> _Предложенный текст_:
.....

Мышление и творчество - Розин Вадим Маркович (читаем книги онлайн бесплатно .txt) 📗
Парадокс, о котором я здесь пишу, на мой взгляд, тесно связан с программными установками, культивировавшимися в ММК как в его «героический период», так и позднее, в 70–80-х годах. Как известно, эти установки были отрефлексированы в трех методологических программах: программе построения «содержательно-генетической логики», программе построения «теории деятельности» и программе «разработки мыследеятельности». Но вот что интересно, в первой методологической программе, целью которой, как заявлялось неоднократно, является изучение мышления (а построение логики рассматривалось в качестве прикладного момента этой теории), мышление как объект изучения исчезло, и все попытки Г. П. Щедровицкого, продолжавшиеся вплоть до его смерти, вернуться к изучению мышления были тщетны. Таким образом, можно сформулировать второй парадокс: объявив мышление основным объектом изучения и реально начав его исследовать, методологи соскользнули к изучению других объектов – знаков, деятельности, мыследеятельности. Спрашивается почему? Оставим пока этот вопрос без ответа и продолжим рассмотрение проблем мышления.

.....

> _Задания для выполнения_:
1) В каких трех методологических программах, по словам текста о методологических программах ММК, были отрефлексированы программные установки ММК?
2) Подхватите изложение в тексте о методологических программах ММК и продолжите его вслед за последней фразой.

> _Исходные данные_:
.....

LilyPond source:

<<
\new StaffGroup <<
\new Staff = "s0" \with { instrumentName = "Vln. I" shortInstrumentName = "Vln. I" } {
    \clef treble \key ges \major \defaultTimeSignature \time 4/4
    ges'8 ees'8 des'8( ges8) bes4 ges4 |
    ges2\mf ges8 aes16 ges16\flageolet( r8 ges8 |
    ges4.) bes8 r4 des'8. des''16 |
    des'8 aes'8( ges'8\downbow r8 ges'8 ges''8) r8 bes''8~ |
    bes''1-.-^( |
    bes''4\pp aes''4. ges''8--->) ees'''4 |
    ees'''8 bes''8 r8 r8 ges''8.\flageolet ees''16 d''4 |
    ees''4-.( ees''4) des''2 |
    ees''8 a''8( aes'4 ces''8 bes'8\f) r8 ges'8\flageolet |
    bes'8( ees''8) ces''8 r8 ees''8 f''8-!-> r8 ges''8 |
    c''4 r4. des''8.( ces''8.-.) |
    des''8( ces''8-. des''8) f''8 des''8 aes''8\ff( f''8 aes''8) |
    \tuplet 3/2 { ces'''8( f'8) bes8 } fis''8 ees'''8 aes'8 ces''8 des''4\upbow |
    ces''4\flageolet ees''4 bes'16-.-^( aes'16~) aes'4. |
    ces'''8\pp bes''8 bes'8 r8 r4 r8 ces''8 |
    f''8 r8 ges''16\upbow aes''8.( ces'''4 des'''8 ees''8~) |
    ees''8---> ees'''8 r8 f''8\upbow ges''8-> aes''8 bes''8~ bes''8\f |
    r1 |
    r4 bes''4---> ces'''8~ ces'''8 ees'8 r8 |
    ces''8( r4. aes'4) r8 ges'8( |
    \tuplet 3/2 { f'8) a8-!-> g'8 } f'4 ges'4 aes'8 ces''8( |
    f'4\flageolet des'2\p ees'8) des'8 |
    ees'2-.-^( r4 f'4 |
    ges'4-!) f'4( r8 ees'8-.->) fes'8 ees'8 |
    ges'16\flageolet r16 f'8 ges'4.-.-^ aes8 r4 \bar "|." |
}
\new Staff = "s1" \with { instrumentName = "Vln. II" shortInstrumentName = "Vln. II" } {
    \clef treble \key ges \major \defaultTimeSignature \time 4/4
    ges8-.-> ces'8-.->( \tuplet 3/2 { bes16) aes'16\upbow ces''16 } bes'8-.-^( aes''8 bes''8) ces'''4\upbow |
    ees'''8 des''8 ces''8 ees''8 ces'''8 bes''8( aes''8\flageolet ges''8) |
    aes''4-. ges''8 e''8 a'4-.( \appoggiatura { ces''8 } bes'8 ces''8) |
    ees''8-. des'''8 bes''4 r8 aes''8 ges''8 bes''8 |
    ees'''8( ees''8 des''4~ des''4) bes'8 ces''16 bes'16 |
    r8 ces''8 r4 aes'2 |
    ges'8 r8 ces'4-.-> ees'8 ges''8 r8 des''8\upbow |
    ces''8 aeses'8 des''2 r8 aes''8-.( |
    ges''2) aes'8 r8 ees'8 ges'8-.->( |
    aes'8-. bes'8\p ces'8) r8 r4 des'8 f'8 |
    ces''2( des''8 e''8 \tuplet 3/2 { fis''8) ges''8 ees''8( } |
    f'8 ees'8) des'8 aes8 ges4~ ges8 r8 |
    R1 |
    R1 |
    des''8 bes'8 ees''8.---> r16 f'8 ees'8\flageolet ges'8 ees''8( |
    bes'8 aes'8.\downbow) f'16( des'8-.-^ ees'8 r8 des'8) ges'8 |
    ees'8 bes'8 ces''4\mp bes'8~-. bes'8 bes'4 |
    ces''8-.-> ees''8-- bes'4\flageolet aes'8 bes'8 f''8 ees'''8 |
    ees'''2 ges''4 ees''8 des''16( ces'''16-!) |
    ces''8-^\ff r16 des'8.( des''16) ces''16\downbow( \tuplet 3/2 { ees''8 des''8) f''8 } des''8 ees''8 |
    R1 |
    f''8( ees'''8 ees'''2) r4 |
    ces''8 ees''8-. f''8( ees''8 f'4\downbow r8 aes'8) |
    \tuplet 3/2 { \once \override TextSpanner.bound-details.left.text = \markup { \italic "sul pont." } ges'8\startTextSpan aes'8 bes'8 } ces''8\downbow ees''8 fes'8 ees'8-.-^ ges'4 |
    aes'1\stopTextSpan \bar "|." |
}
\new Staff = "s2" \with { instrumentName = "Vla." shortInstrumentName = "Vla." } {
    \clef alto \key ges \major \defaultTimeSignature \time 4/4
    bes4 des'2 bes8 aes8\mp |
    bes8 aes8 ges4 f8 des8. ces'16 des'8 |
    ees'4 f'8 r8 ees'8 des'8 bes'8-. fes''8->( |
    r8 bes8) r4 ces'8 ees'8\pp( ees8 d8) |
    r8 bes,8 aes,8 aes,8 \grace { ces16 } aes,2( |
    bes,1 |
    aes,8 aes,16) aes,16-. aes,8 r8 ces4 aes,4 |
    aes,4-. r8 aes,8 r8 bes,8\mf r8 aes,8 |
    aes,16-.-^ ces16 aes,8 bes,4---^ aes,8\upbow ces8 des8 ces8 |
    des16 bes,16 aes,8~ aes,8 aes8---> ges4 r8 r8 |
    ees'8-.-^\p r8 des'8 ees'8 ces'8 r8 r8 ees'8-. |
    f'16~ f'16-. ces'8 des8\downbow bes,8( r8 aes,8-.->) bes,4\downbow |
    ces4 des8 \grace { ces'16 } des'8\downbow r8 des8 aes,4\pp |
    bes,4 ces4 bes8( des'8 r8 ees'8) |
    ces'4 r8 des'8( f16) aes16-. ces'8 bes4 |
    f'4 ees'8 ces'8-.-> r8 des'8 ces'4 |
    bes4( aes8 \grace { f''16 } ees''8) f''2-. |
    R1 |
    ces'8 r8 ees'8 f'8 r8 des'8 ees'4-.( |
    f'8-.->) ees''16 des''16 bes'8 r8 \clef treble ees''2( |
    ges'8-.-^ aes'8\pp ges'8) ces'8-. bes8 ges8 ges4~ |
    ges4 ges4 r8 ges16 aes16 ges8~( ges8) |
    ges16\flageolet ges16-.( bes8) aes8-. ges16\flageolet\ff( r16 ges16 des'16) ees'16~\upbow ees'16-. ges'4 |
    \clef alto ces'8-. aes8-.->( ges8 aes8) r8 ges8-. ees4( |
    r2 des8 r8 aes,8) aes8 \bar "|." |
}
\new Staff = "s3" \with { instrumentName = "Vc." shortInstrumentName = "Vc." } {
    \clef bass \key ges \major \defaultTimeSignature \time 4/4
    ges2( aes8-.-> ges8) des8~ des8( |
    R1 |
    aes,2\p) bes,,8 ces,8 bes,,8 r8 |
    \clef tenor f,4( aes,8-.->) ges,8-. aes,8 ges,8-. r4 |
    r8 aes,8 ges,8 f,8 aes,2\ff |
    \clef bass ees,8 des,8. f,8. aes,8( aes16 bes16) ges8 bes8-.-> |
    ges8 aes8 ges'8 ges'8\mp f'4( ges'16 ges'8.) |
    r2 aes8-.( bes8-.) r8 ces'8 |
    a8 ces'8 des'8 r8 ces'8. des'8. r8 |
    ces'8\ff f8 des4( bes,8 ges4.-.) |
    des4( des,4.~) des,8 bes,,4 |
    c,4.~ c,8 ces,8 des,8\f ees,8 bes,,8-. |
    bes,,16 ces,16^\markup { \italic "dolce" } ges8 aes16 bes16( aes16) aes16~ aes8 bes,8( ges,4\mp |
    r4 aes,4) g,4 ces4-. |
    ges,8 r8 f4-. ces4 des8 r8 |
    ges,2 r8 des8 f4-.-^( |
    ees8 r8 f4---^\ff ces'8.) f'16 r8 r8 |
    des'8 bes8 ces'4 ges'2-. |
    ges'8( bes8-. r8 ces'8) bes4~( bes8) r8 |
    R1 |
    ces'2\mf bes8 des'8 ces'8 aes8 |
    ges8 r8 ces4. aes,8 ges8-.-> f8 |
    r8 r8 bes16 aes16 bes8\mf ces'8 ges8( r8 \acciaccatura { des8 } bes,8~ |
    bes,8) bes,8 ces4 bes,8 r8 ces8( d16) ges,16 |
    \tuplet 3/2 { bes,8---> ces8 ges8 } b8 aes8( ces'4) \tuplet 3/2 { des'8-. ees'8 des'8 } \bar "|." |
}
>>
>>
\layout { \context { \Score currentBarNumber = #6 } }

.....

> _Ответы по заданиям_:
1) В программе построения «содержательно-генетической логики», программе построения «теории деятельности» и программе «разработки мыследеятельности».

2)
Близка к психологической и сугубо философская точка зрения, по которой мышление есть творческий процесс, причем такой, в котором мысль рождается каждый раз заново и эта мысль всегда – новая мысль. Из современных философов ее отстаивают, например, М. Хайдеггер, М. Фуко, М. К. Мамардашвили. Они постоянно подчеркивают, что мышление – это процесс, делающий невозможным старую мысль, и наоборот, это определенная возможность мыслить иначе, чем прежде. Хайдеггер и Мамардашвили добавляют к этому также идею пути, понимая мышление как интеллектуальный путь, ведущий человека из обычной реальности в подлинную (мир истины, сущности, божества и т. п.), как поиск, позволяющий человеку впервые состояться в качестве человека. «Не согласуется с действительностью, – пишет Жиль Делёз, – то, что мыслить означает якобы естественное проявление способности, что эта способность якобы обладает природой и доброй волей. “Все” знают, что в действительности люди размышляют редко и скорее под действием шока, а не в порыве склонности» [42, с. 167].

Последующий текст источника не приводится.